►

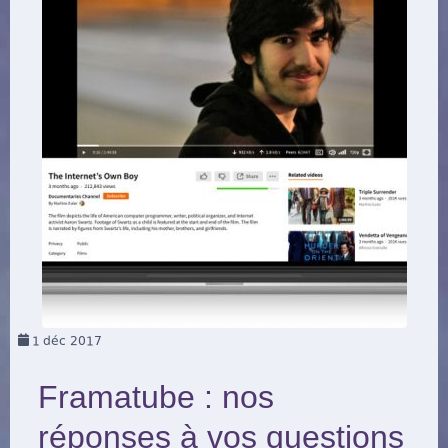
1
déc 2017
Framatube : nos
réponses à vos questions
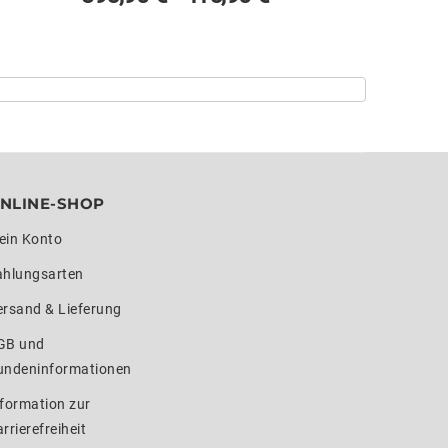
NLINE-SHOP
ein Konto
ahlungsarten
ersand & Lieferung
GB und
undeninformationen
formation zur
rrierefreiheit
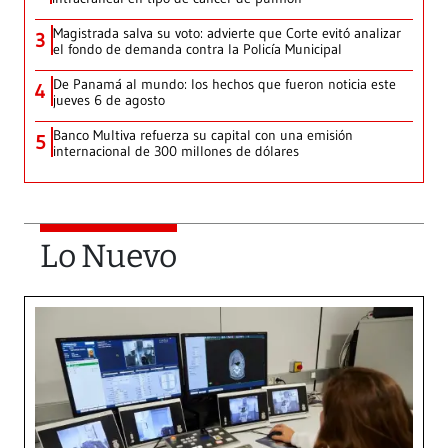
Magistrada salva su voto: advierte que Corte evitó analizar
3
el fondo de demanda contra la Policía Municipal
De Panamá al mundo: los hechos que fueron noticia este
4
jueves 6 de agosto
Banco Multiva refuerza su capital con una emisión
5
internacional de 300 millones de dólares
Lo Nuevo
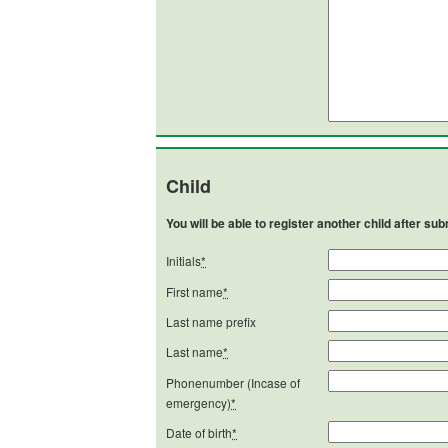
Child
You will be able to register another child after subm
Initials
*
First name
*
Last name prefix
Last name
*
Phonenumber (Incase of
emergency)
*
Date of birth
*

◄

## Required action:
In the records above, find each line that mentions the string "name", then copy it.

## Answer for this exercise:
First name
Last name prefix
Last name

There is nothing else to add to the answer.